◆ Work request A ◆
Copy the listing exactly, from its first line through the line containing "de tir à la première".

◆ Passage shown ◆
*-*-*

I first read this article last year when I was preparing my keynote on African translanguaging and I revisited it after reading an article on codeswitching in a South African classroom in my class on multilingualism and plurilingualism. Makalela is drawing on the work of Ofelia Garcia, who he references several times throughout the article, but adapting her ideas within a distinctly African worldview. I find the emphasis on named languages as a European invention quite intriguing and am wondering whether other scholars who argue against the validity of named languages have examined the concept within contexts with language continuums, where the boundaries between languages are already much more porous. For example, the languages that my students in Tanzania say they speak don’t reflect the same distinctions that Ethnologue makes for Tanzanian languages. My students see Chagga as one languages (with different varieties) and Ethnologue sees it as several, but the reverse is true for Hacha. It’s therefore much less of a conceptual leap to think of translanguaging as natural, when there’s less of a consensus of what constitutes a language or not in your context. I also want to think more deeply about the ideas of incompletion and interdependence, since those are the aspects that seem most directly tied to ubuntu, and therefore least reflected in the wider literature.

Makalela, L. (2016) Ubuntu translanguaging: An alternative framework for complex multilingual encounters, Southern African Linguistics and Applied Language Studies, 34(3), 187-196. https://doi.org/10.2989/16073614.2016.1250350

Reader Response Journal

Teaching and Learning in a Multilingual School: Choices, Risks and Dilemmas by Tara Goldstein

Tara Goldstein’s Teaching and Learning in a Multilingual School is the outcome of a four year ethnographic study she conducted in the late 90s at a Toronto high school with a large population of immigrant students from Hong Kong. (At the school just 38% of the the students were L1 English speakers and 35% spoke Cantonese as their L1). Each chapter includes large quotations from the participants themselves, as well as Goldstein’s analysis and suggestions for the pedagogical implications of the themes discussed in the chapter. The first section of the books contains chapters which introduce Northside, the school and the context of the study, explore the ways teachers at Northside chose to enact multilingual or monolingual practices in their classes and their reasons for their decisions, and examine different understandings of the role of student silence in the classroom, particularly in regards to the tensions of working in small groups for multilingual students. The second section focuses on linguistic discrimination, with chapters on resisting linguicism and anti-immigrant discourse, the challenges of giving oral presentations in class, with a focus on the shared burden of communication between non-native speakers and native listeners and how non-native speakers can develop the discourse competence needed to present effectively, and a conclusion on the ways school policies, which explicitly valued multilingualism as an asset at the same time they set English as the schools language of instruction, both challenge and support students’ multilingualism. Most interesting for me was the inclusion of the play Hong Kong, Canada, which Goldstein wrote based on the same ethnographic data, which is included in its entirety in an appendix. Also includes in appendices are Goldstein’s discussion of the decisions she made in her approach to ethnography and presenting her participants voices (including her question whether this story is in fact hers to tell) and the text that one of her research assistants used to teach students oral presentation skills.

*-*-*

◆ Records shown ◆
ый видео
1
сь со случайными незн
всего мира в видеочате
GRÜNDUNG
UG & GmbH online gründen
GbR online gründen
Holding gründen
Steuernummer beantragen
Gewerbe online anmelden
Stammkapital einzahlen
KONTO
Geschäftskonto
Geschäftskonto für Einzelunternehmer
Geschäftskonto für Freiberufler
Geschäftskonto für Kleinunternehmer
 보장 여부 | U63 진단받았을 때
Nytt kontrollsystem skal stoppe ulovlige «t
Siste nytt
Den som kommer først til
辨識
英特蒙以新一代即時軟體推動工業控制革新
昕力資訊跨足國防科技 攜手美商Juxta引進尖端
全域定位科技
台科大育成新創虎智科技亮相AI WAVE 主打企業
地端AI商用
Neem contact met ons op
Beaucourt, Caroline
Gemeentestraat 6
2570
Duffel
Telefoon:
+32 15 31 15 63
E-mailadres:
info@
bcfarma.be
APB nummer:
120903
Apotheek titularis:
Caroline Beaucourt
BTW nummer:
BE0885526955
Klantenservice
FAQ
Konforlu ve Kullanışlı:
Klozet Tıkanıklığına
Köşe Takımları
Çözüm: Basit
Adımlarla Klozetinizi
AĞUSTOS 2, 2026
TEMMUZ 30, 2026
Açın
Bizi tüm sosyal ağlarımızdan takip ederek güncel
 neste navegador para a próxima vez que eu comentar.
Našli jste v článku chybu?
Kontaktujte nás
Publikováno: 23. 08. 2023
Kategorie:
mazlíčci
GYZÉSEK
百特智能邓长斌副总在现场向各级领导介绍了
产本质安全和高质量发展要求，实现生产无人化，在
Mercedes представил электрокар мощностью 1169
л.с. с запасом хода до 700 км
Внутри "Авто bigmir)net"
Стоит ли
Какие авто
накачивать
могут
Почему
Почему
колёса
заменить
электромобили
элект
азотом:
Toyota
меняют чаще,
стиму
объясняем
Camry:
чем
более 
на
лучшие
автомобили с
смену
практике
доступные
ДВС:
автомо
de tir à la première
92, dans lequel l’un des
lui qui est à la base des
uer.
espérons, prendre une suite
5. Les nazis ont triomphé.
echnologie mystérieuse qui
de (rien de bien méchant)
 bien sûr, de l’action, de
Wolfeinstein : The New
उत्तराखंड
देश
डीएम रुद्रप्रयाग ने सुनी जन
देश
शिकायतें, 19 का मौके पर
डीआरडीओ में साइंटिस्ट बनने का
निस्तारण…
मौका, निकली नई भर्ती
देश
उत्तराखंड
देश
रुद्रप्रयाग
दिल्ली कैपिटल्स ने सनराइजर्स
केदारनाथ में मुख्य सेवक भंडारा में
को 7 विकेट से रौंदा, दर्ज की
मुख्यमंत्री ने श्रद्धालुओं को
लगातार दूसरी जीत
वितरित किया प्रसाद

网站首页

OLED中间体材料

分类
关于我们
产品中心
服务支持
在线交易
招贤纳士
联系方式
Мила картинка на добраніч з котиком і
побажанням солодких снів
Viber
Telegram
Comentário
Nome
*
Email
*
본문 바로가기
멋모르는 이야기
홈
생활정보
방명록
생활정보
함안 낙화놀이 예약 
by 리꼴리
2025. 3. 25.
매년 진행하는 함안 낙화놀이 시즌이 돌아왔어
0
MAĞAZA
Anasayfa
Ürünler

*-*-*

◆ Work request B ◆
Name every individual language mentioned in the reader-response passage above.

◆ Final answer A ◆
ый видео
1
сь со случайными незн
всего мира в видеочате
GRÜNDUNG
UG & GmbH online gründen
GbR online gründen
Holding gründen
Steuernummer beantragen
Gewerbe online anmelden
Stammkapital einzahlen
KONTO
Geschäftskonto
Geschäftskonto für Einzelunternehmer
Geschäftskonto für Freiberufler
Geschäftskonto für Kleinunternehmer
 보장 여부 | U63 진단받았을 때
Nytt kontrollsystem skal stoppe ulovlige «t
Siste nytt
Den som kommer først til
辨識
英特蒙以新一代即時軟體推動工業控制革新
昕力資訊跨足國防科技 攜手美商Juxta引進尖端
全域定位科技
台科大育成新創虎智科技亮相AI WAVE 主打企業
地端AI商用
Neem contact met ons op
Beaucourt, Caroline
Gemeentestraat 6
2570
Duffel
Telefoon:
+32 15 31 15 63
E-mailadres:
info@
bcfarma.be
APB nummer:
120903
Apotheek titularis:
Caroline Beaucourt
BTW nummer:
BE0885526955
Klantenservice
FAQ
Konforlu ve Kullanışlı:
Klozet Tıkanıklığına
Köşe Takımları
Çözüm: Basit
Adımlarla Klozetinizi
AĞUSTOS 2, 2026
TEMMUZ 30, 2026
Açın
Bizi tüm sosyal ağlarımızdan takip ederek güncel
 neste navegador para a próxima vez que eu comentar.
Našli jste v článku chybu?
Kontaktujte nás
Publikováno: 23. 08. 2023
Kategorie:
mazlíčci
GYZÉSEK
百特智能邓长斌副总在现场向各级领导介绍了
产本质安全和高质量发展要求，实现生产无人化，在
Mercedes представил электрокар мощностью 1169
л.с. с запасом хода до 700 км
Внутри "Авто bigmir)net"
Стоит ли
Какие авто
накачивать
могут
Почему
Почему
колёса
заменить
электромобили
элект
азотом:
Toyota
меняют чаще,
стиму
объясняем
Camry:
чем
более 
на
лучшие
автомобили с
смену
практике
доступные
ДВС:
автомо
de tir à la première

◆ Final answer B ◆
Chagga, Hacha, English, Cantonese